Annie turned back toward their friends, whom they could barely see through the gently swaying stalks. "We have really not done well," she said. "We have to go talk to them."
"OK," said Knuckleball, understanding.
They emerged into the bright sunlight, where the man and the boy waited for them, wearing expressions of long but weary patience. The two American children bowed very low to them both, one at a time.
"We have been very rude," Annie said. "We have been a little out of our minds. Please forgive us. We have hurt you, and
we are sorry."
Kiyoshi-chan grinned, and his father bowed to Annie, insisting that no such apology was necessary. When he straightened, his face was eased of its frown.
"Show us what you would like us to see," said Annie, "in the time we have left."
So they went to just one more place, another nameless temple with a garden. There they sat as the shadows lengthened, watching three turtles on a rock, listening to the thock... thock... thock of a bamboo water pipe, which filled from a falling trickle and tipped, pouring its water into a stone basin. No garden gateway showed itself, but a great peace flowed around them, and Annie and Knuckleball both felt some of their distress fall away.

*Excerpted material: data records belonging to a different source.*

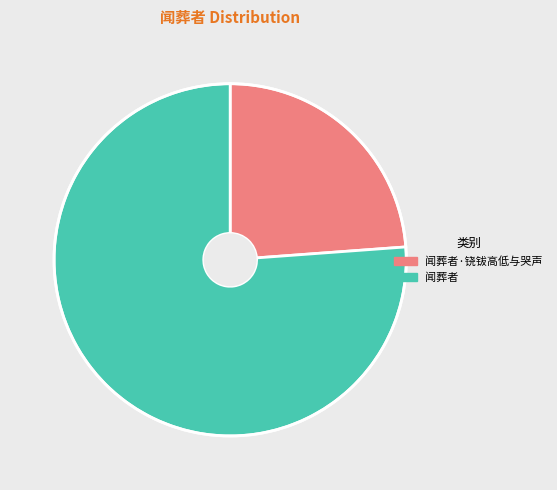

Rank the categories by value from lowest to highest.

闻葬者·铙钹高低与哭声, 闻葬者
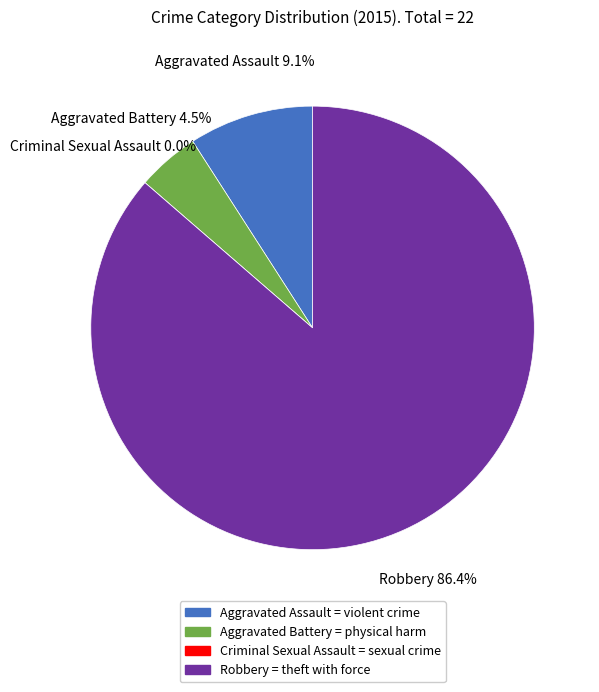

How many slices are in this pie chart?

4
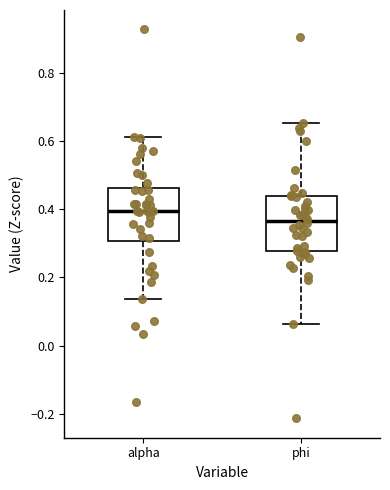

Where is the lower edge of the box for alpha on the y-axis? The values are not printed on the chart, so give them approximately, as read against the axis.

0.30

"Everything will be OK," said Annie. "We'll find her yet."
They left Kyoto just before dusk, and slept most of the way back to Kashiwa, despite all the jostle and jolts of the trains. When they got back to Kiyoshi-chan's little house it was like coming home, and in a short time his mother had a simple but steaming meal on the table, with bowls of tofu soup and heaped white rice.
Kiyoshi-chan's obaa-san knelt beside Annie, her hands folded in her lap. "You must not have found it," she said, "or you would not still be here."
"I was still trying to catch it in my net," said Annie. "I'm afraid that even if it was there I would have missed it. I was like a crazy woman."
The old grandmother chuckled. "You seem to be sane again," she said. "Maybe you are ready to find it now."
"Maybe," said Annie.
The obaa-san looked at Kiyoshi-chan's father. "There is one more place you must take them," she said.
He rolled his eyes. "Where is that?"
"To the shrine of Sumiyoshi-no-Kami," said the old woman.
"The god of poetry?" said the man.
"And to its garden," said the obaa-san. "The Garden of a Thousand Worlds."
"But that is six hours from here, in the mountains," said Kiyoshi-chan's father, with obvious reluctance. "I would have to borrow Sakamoto-san's car. And it is only one garden. Such a trip for one garden."